Scientists say the storm bore all the hallmarks of a medicane.
"We are confident that climate change is supercharging the rainfall associated with such storms," says professor Liz Stephens from the University of Reading.
I don't think it is possible to fathom the destructive power of a dam break, this video is truly terrifying.
— Prof. Liz Stephens (@liz_stephens) September 12, 2023
In this situation, the water management infrastructure has added to the risk from #StormDaniel's exceptional rainfall... https://t.co/oUOCerQYN2
The Mediterranean cyclones are usually smaller and weaker than their tropical equivalents and have a smaller space in which to develop.
However their peak strength is usually the equivalent of a Category 1 hurricane on the Saffir-Simpson scale, encompassing speeds of 119 to153 kilometres per hour.
Medicanes tend to form in the autumn when the sea is warm, usually in the western Mediterranean and the region between the Ionian Sea and the North African coast.
A layer of colder air from higher altitudes forms convections with warmer air rising from the sea that converge around a centre of low pressure.
Rare but deadly
US National Oceanic and Atmospheric Administration says that medicanes form once or twice per year on average.
While hurricanes move from east to west, medicanes tend to go from west to east.
Before striking Libya, Storm Daniel also struck Bulgaria, Greece and Turkey last week.
Between 2016 and 2018, three medicanes occurred off Greece, while in 2019 Spanish weather services identified one between the Balearic Islands and the Algerian coast.
A medicane packing winds of up to 120 kilometres per hour, dubbed Ianos, hit Greece in September 2020, killing three people in the city of Karditsa and triggering floods, landslides and power cuts.
The Italian island of Sicily was also struck in 2021.
We have a #medicane in the making. Storm #Daniel in the Mediterranean now has tropical characteristics heading south and will make landfall tonight near Benghazi, Libya. The dark shades of purple are winds 50 mph+ pic.twitter.com/3J3ZTnCEDU
— Jeff Berardelli (@WeatherProf) September 9, 2023
Rainfall turbocharged
In 2020, French weather service Meteo France said it was difficult to work out climate signals from medicanes due to their rarity.
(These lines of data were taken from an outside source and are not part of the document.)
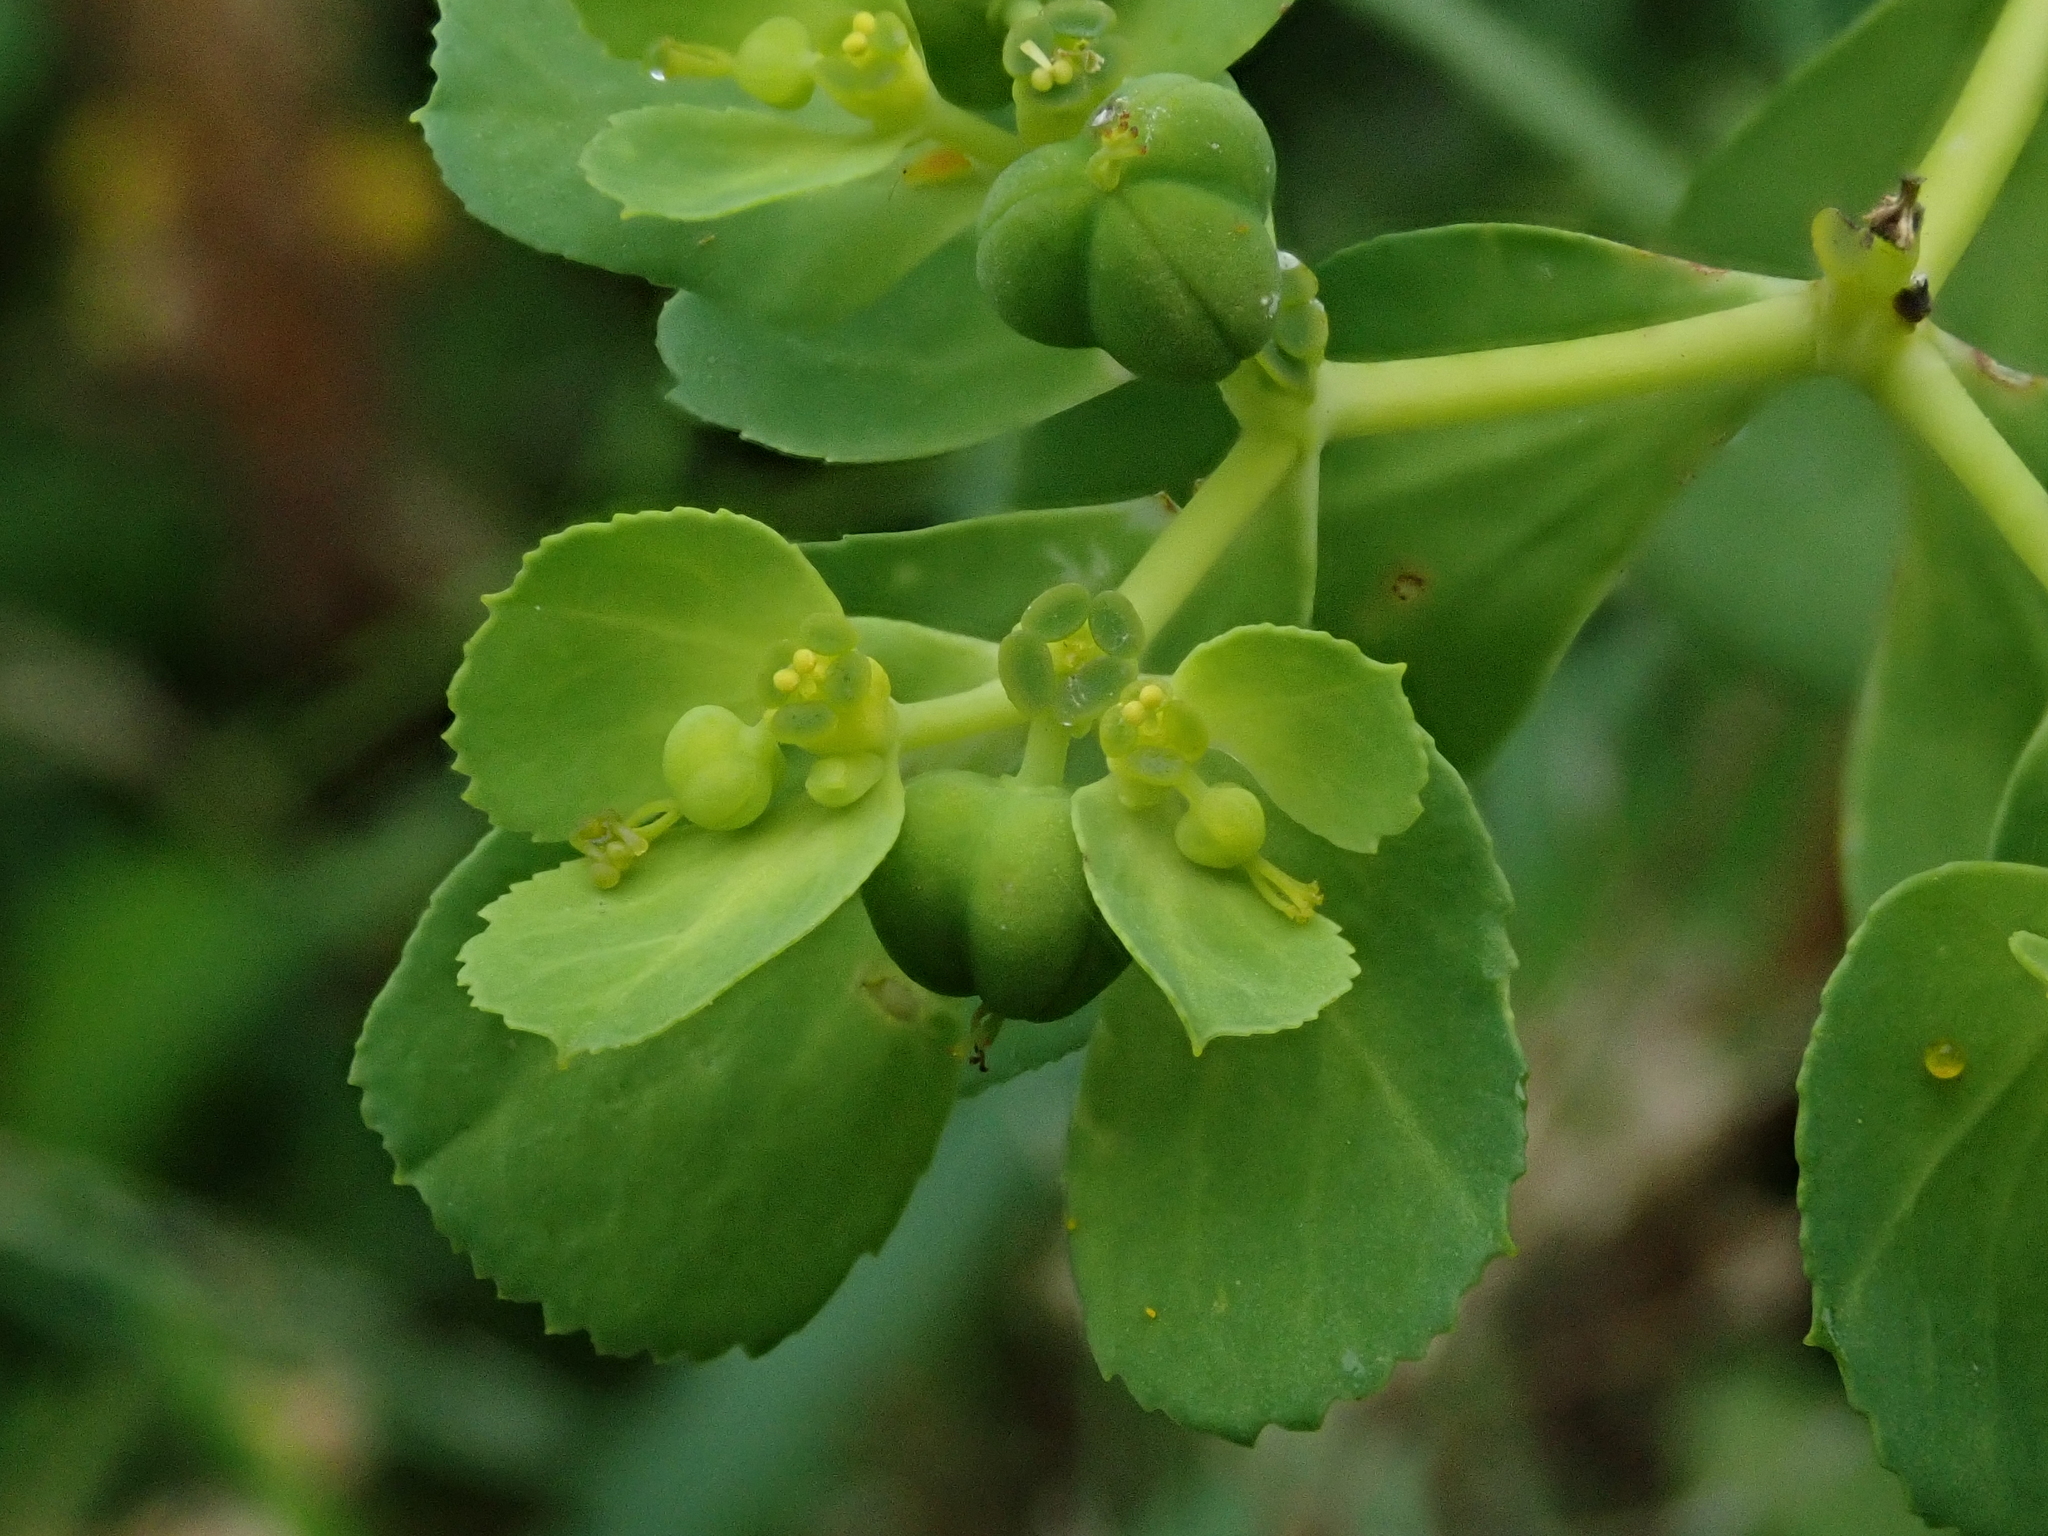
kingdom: Plantae
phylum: Tracheophyta
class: Magnoliopsida
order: Malpighiales
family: Euphorbiaceae
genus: Euphorbia
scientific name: Euphorbia helioscopia
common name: Sun spurge
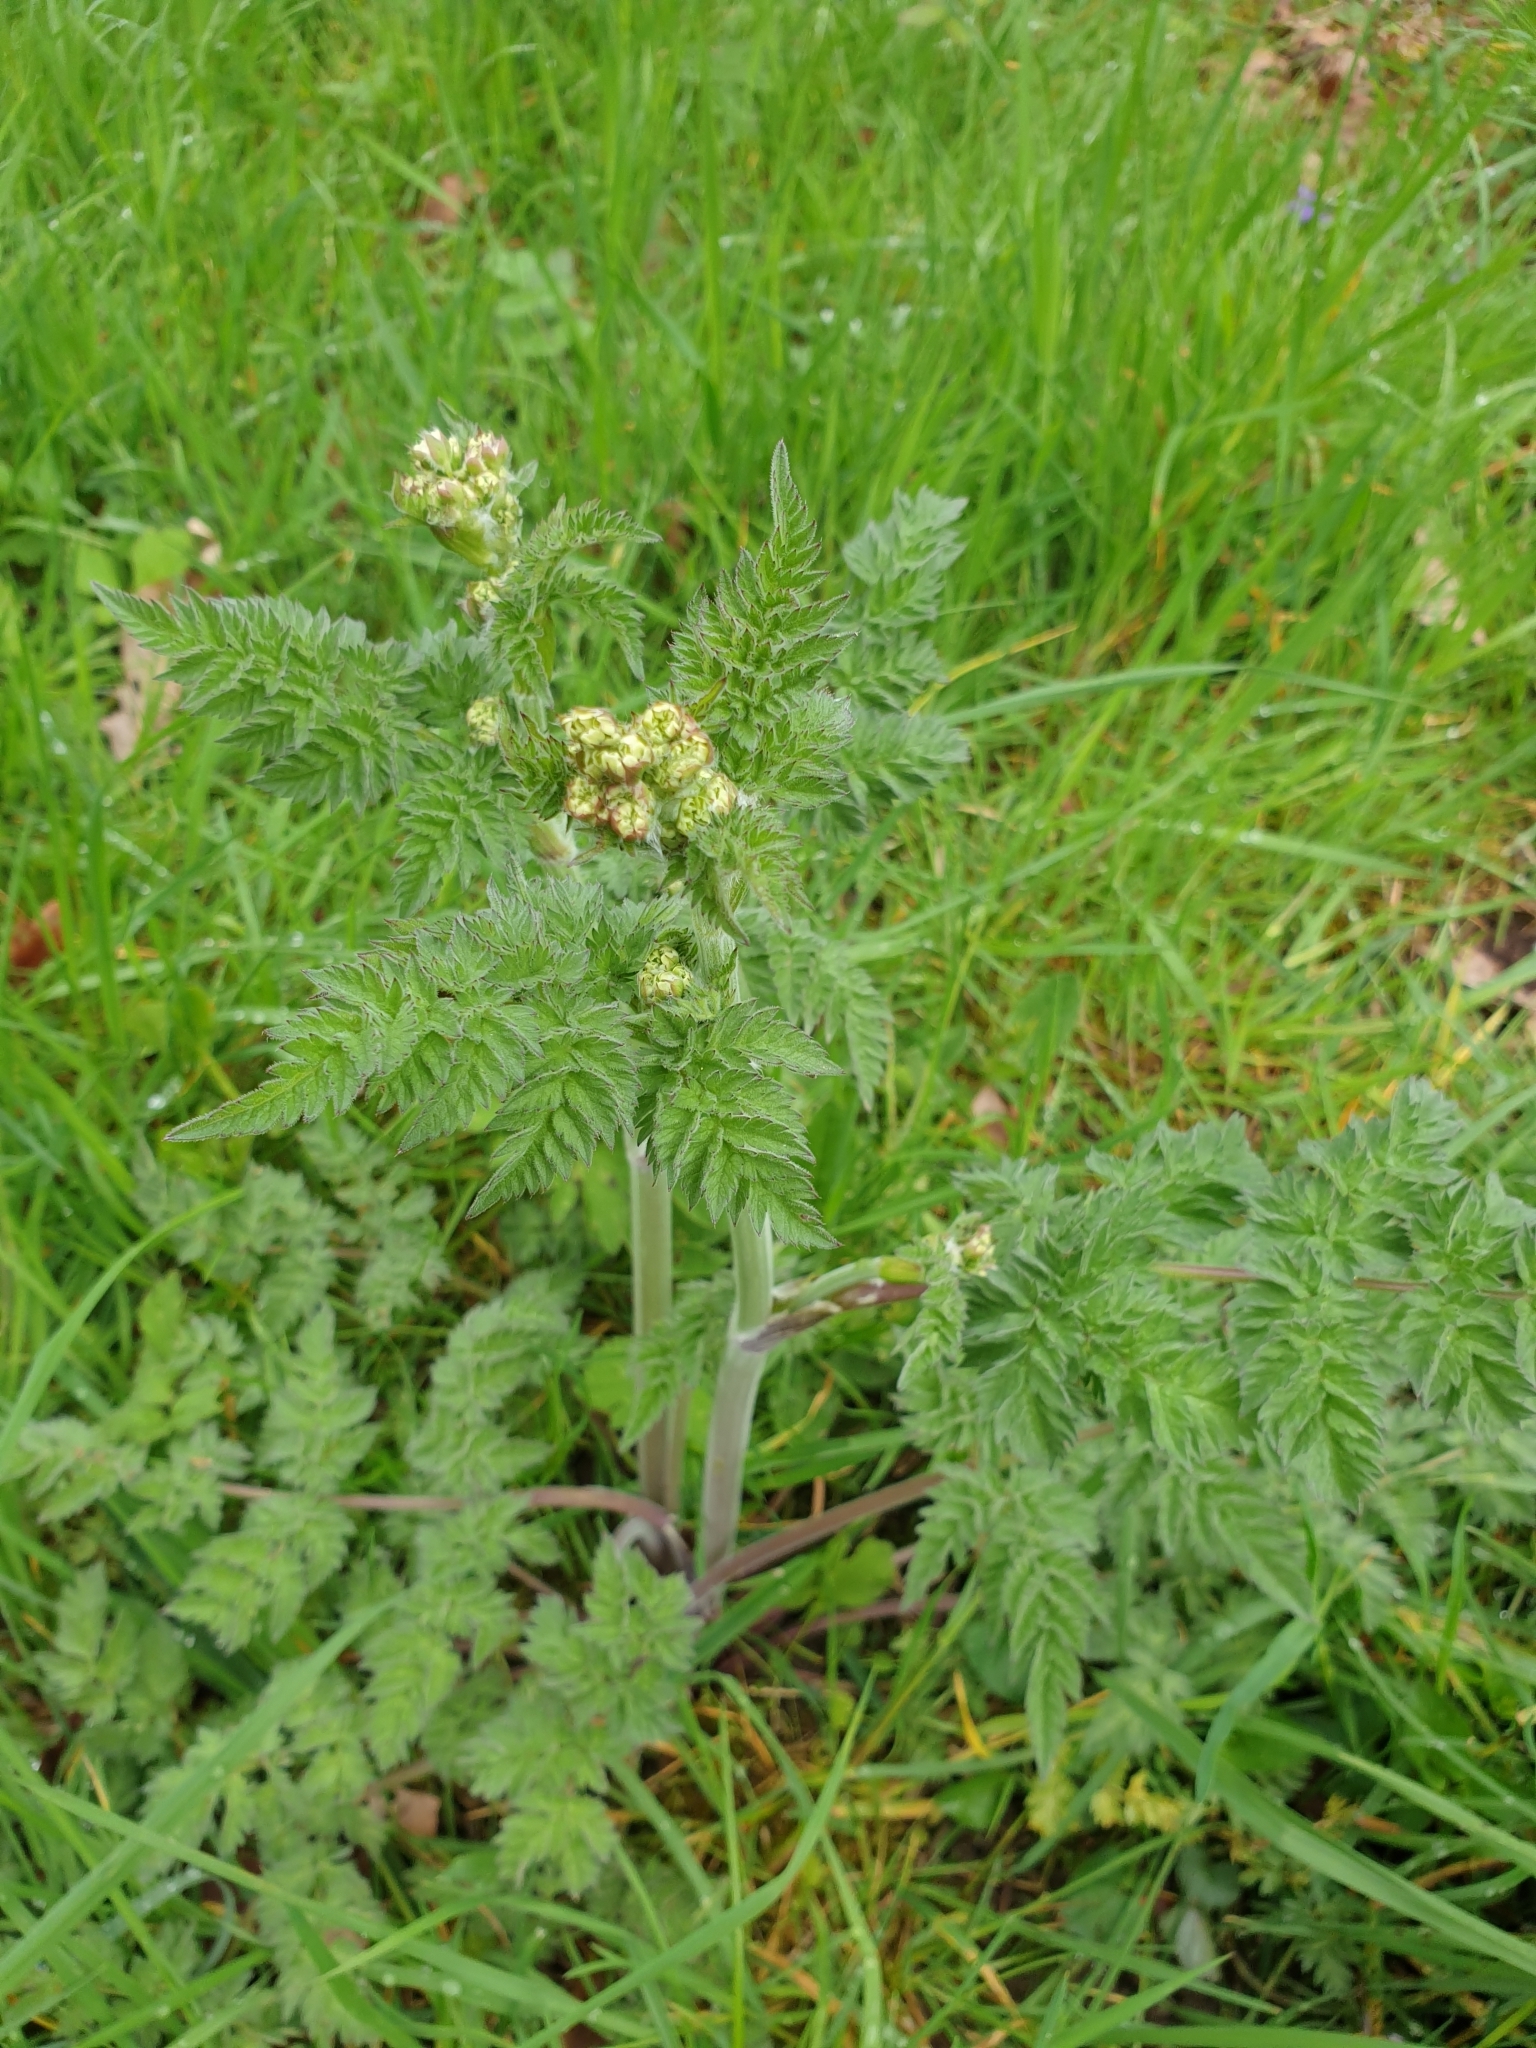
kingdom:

While scientists are increasingly able to unpick the likely effect of climate change on the probability of an extreme weather event happening and its intensity, no such attribution study has yet been carried out on Storm Daniel.
In general, experts say the warming of sea surface temperatures, driven by human-induced climate change, is going to make extreme storms more intense.
Oceans have absorbed 90 percent of the excess heat produced by human activity since the dawn of the industrial age, according to scientists.
Spanish researchers said the Mediterranean reached its highest temperature on record in July as Europe baked under a series of heatwaves.
The surface waters of the eastern Mediterranean and Atlantic are two to three degrees Celsius warmer than usual, which would have turbocharged Daniel.
"The fact that Daniel could form into a medicane is likely a result of warmer sea surface temperatures and hence man-made climate change," said climate scientist Karsten Haustein of Leipzig University.